At NOLA Craniofacial, we recommend a multidisciplinary approach to correcting microtia and other ear deformities in children, especially when hearing function is impaired.

Our ears, after all, have a job to do.

For deformities that impact your child’s hearing, you will want the support of a practiced craniofacial team: Our craniofacial plastic surgeons work closely with pediatric ENTs, and with nurse coordinators, audiologists, and speech pathologists to ensure that your child receives the absolute best care at every stage of his or her growth.

A condition such as microtia might well be diagnosed in infancy, but any corrective plan must consider as well the hearing and appearance of the future grade-schooler, adolescent, and adult as well if the course of treatment is to be a success.

How Common are Microtia and Other Ear Deformities?

Congenital ear deformities in newborns are fairly common, actually, but most abnormalities are cosmetic and minor.

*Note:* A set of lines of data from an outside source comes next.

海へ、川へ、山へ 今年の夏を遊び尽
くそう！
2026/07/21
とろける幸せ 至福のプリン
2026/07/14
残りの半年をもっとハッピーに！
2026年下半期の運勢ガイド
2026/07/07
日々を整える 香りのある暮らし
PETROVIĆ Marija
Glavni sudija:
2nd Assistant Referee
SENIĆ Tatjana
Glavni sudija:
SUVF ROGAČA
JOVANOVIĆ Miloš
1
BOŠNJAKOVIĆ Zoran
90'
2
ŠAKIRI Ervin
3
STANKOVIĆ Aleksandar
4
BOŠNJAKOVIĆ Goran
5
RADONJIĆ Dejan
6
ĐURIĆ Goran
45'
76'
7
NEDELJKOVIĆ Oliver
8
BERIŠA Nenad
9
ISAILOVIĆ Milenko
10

They might be better termed “irregularities.” As with our personalities, we are who we are.

Infants born with ear deformities should be seen by a medical team includes a pediatric ENT. (ENT stands for ear, nose and throat doctor, also known as an otolaryngologist). The ENT will be able to diagnose hearing issues in the affected ear, and to assess the need for hearing aids or other, surgical or non-surgical intervention.

Children with underdeveloped outer ears (microtia), or outer ears that are absent entirely (anotia), will eventually require reconstruction. At NOLA Craniofacial, our doctors perform an advanced reconstructive procedure, constructing an outer ear from the child’s own tissue.

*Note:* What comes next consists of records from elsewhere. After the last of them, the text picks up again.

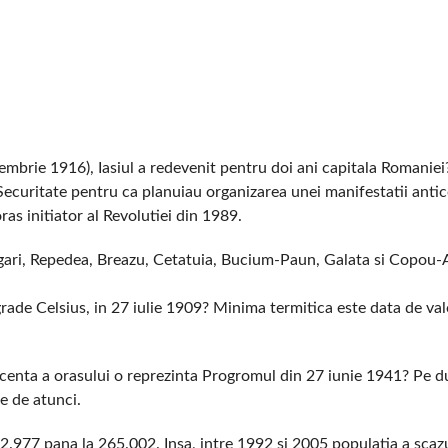
embrie 1916), Iasiul a redevenit pentru doi ani capitala Romaniei
 Securitate pentru ca planuiau organizarea unei manifestatii ant
ras initiator al Revolutiei din 1989.
gari, Repedea, Breazu, Cetatuia, Bucium-Paun, Galata si Copou-
rade Celsius, in 27 iulie 1909? Minima termitica este data de va
recenta a orasului o reprezinta Progromul din 27 iunie 1941? Pe du
e de atunci.
12.977 pana la 265.002. Insa, intre 1992 si 2005 populatia a scazu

Because the structures of your child’s ears will grow rapidly in early childhood, corrective cosmetic surgery will most often be delayed until age 7 or 8.

Three Stage Reconstruction

At NOLA Craniofacial, we recommend that all children born with microtia, and even those with the most minor ear deformities, be examined by a pediatric ENT.

The human ear is a complex structure—actually combining several complex structures. Often, deformities of the outer ear will indicate deficiencies in the functioning of the inner ear. Indeed, many children each year are born without external auditory canals.

In these cases, a bone-anchored hearing aid (BAHA) may be required.

Thereafter, your child will likely be involved in any decision to reconstruct. Surgery may be delayed indefinitely, according to the patient and the parents’ needs, and many families decide against reconstructive surgery all together (though it has been shown that the outer ear assists with echolocation.

Disclaimer: cosmetic reconstruction of the outer ear cannot recreate hearing. This procedure is concerned only with the external structure of the ear as it affects one’s appearance.

Stage One

Once your child has grown up a bit, a first, minimally-invasive surgery will borrow cartilage from his or her ribcage. Your surgeon will shape this material to create the stiff, cup-like portion of the outer ear.

We use long-acting, local anesthesia at the donor site, which means that your child will, in most cases, be able to go home the next day.

Stage Two

About three months later, we create the fleshy “sulcus” of the ear, using skin that has been borrowed from the thigh. This is an outpatient procedure, which means you can take your child home on the same day.

Stage Three

Three months after that, a second outpatient surgery may be required in order to create the ear lobe and/or for any necessary revisions.

Other Reconstructive Options

Many surgeons depend on the use of synthetic implants [medpore] instead of “own” cartilage to create the structural framework of the new ear. We do not recommend this approach. Complications during the healing process—including reactions to the implants—frequently damage the soft tissue envelope, making a second reconstruction impossible should the first attempt fail.

The use of a prosthetic ear is another option, common especially for adults and in cases of injury. A prosthetic ear can be anchored to the bones of the skull using craniofacial implants, though texture, color, and (again) the body’s acceptance and retention of these implants present potential complications.